Only – hold on – things aren't as bad as they seem. There are three different bonus awards up for grabs at the end of the night, and each one is worth about three times your entire take for fighting and winning. And you? You're eligible for them. Hell, you might even win more than one. You could show up to fight for $16,000 and end up pocketing an extra $100,000 just for doing a really good job. What's not to like about that?

In theory, it sounds like a pretty sweet deal for prelim fighters. It's just that, once you actually look at how it shakes out in reality, you realize their odds aren't so great.

For instance, look at this graph from MMA analyst Reed Kuhn. After looking at roughly eight years' worth of UFC end-of-the-night bonuses, Kuhn found that, statistically, prelim fighters are unlikely to actually win one of those bonus awards. According to Kuhn's analysis, 36 percent of main event fighters took home some form of bonus (most often the "Fight of the Night” bonus), while fighters in the 12th spot on a card – typically the first fight of the night – won a bonus just seven percent of the time (including zero "Fight of the Night” bonuses).

Throughout the prelims, the numbers look similarly depressing.

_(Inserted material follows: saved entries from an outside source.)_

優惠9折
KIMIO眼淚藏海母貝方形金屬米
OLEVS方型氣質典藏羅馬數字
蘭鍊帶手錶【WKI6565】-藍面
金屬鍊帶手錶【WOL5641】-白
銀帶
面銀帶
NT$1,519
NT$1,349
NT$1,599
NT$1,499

The six and seven spots – the two fights just before the main card begins – offer the best hope for a bonus, but even those fighters win a bonus award only 14 percent of the time. The chance of two prelim fighters combining for the "Fight of the Night” is even worse. As Kuhn pointed out, "A fighter in any given spot on the main card will average a 14.7 percent FOTN bonus rate, while being on the prelim card results in a measly 3.2 percent FOTN average. That's a huge drop, and a far larger drop than Knockout and Submission averages across the card.”


According to Seth Gitter, a professor of Economics at Towson University in Baltimore, it might have something to do with the psychology that motivates someone to become a fighter in the first place.

"Most economic theory assumes that most people want to avoid risk,” Gitter said. "That's why we buy insurance. But in some cases people are risk-loving.”

A sport where people lock themselves in a cage with other humans who are trying to smash their faces may just be one such case. By its very nature, fighting isn't the kind of sport where you can afford to be content with second place. The 25th best tennis player in the world might make a good living with relatively minimal risk, but the 25th best welterweight in the UFC is going to have to bleed a lot for not much cash in the end. The big money is this sport goes to those at the very top of the pyramid.

That aspect of fighter compensation, Gitter said, brings to mind the economic concept known as "tournament theory.”

Rest of article at http://www.mmajunkie.com/news/2013/07/the-economics-of-ufc-fight-night-bonuses?utm_source=dlvr.it&utm_medium=twitter

ttt

"[T]ournament theory might help explain why fighters are often content to compete for very little in the hopes of one day hitting it big."

 I assume most fighters get this. If you don't reach the top you don't get paid very well, but it you do the rewards are enormous. The top fighters aren't just rich - they're rock stars.

There is absolutely nothing wrong with performance based bonuses.

That is indepenent of whether or not an athlete can earn a living off of their base pay when that athlete competes for an organization that is the pinnacle of the sport and brings in over $500 million per year in revenue.

Just because Dana stated they were considering getting rid of bonuses to up the pay for the lower tier guys doesn't mean they can't afford both.

  1. Economics is not a science, its often based on societal values. Most economist theories are based on unproven assumptions and value biased social science data.

    2. It has been proven consistently that people are not that motivated by money. In fact studies have shown that people are likely to become less motivated when they are given more money.

    3. People are motivated by their interests not by money.

    4. Most economists are a plague on the society and shouldn't be taken seriously.